Wächten, Beginn einer fotografischen Forschung
Installationen
„Wächten“, 2022, Gruppenausstellung «Florilegium Teufen» im Zeughaus Teufen von Juni bis Septemberr 2022
Eine erneute Einladung ins Zeughaus Teufen führte ein Jahrzehnt nach Entstehung der Arbeit „Appenzeller Hügel“ zur Beschäftigung mit Wächten. Auf anfangs zufällig, dann systematischer angegangenen Wanderungen im Zürcher Oberland wurden während drei Jahren jeweils zum Ende des Winters an sechs verschiedenen Standorten die immer gleichen topografischen Ausschnitte fotografiert.
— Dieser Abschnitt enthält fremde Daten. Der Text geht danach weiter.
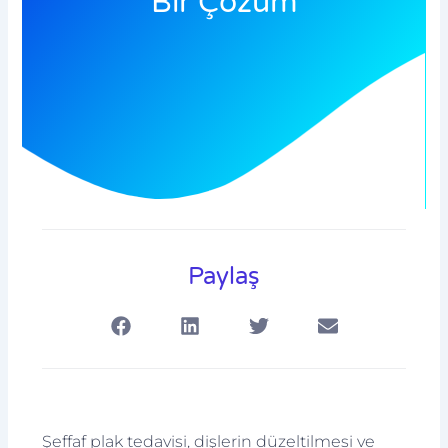
Bir Çözüm
Paylaş
Şeffaf plak tedavisi, dişlerin düzeltilmesi ve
Die meteorologischen Bedingungen machten jede Aufnahmereihe unverwechselbar. Mal war viel, mal war wenig Schnee gefallen. Mal hatte die Schneeschmelze früher, mal hatte sie später eingesetzt. Stets aber war das Gelände, wie die Totalen zeigen, in einem annähernd aperen, vorfrühlingshaften Zustand.
Einen ganz anderen Eindruck erweckten die Nahaufnahmen. Je nach Kameraposition wirkten die Reste der Schneeverwehungen kümmerlich oder noch immer mächtig. Abstand, Aufnahmewinkel sowie die Wahl des konkreten Bildausschnitts und -formats erwiesen sich von zentraler Bedeutung. Nicht eine, sondern unzählige Wahrheiten schienen in den Bildreihen enthalten.
Ohne Anfangskonzept nahm das Material für die Ausstellung in Teufen unter Einbezug der „Appenzeller Hügel“ die Form verschiedener Themencluster an. Beide Arbeiten teilten den unspektakulären Blick in die Landschaft. Allerdings ging es nun nicht mehr um einen kritischen Blick auf deren monotone Erscheinung. Sowohl inhaltlich als auch grafisch-formal organisiert, befragten die Reihen nunmehr die Möglichkeiten und Grenzen der Fotografie. Reicht ein Einzelbild, um einen Kontext fotografisch zu erfassen oder braucht es Bildstrecken, um ihn komplett zu verstehen? Welche Aufnahme trifft das Gesehene subjektiv wie objektiv am besten? Und welchen Zweck hat das Motiv zu erfüllen?
In einer Art Crescendo ging die Installation solchen Überlegungen abschnittsweise nach. Handschriftliche Labels an der Wand lokalisierten die Ansichten: Schnebelhorn (Ost und West), Schindelegg (Kreuz und Wald), Chreuel und Ober Boalp. Umstandslos annotierte Kleinabzüge von rasch und ohne forschenden Anspruch gemachten Aufnahmen nannten die Daten: 20. März 2020, 8. Mai 2021 sowie 13./27. März und 12./18. April 2022. Einige Anordnungen fragten nach dem Abstraktionsgrad oder der Bildausrichtung, andere spürten minimalen Positions- und Perspektivverschiebungen nach. Wieder andere untersuchten motivische Spiegelungen oder testeten das tautologische Potenzial der Idee vom Bild im Bild.
Nicht zuletzt wurden die Abzüge von links nach rechts zusehends grösser, um schliesslich in einem beinahe wandfüllenden, sprich, als „wichtig“ charakterisierten Print zu „gipfeln“. Auch diese Ansicht entzog sich allerdings trotz ihres stolzen Formats sowohl dem Ausblick in die Weite als auch dem Bild eines „richtigen“ Bergs und brachte stattdessen die Essenz der Arbeit nochmals präzis auf den Punkt: die Erkenntnis, dass Fotografie zwar eine abbildend-vermessende Rolle übernehmen kann, faktisch aber trotzdem einer Reihe sehr subjektiver Entscheidungsfindungen entspringt.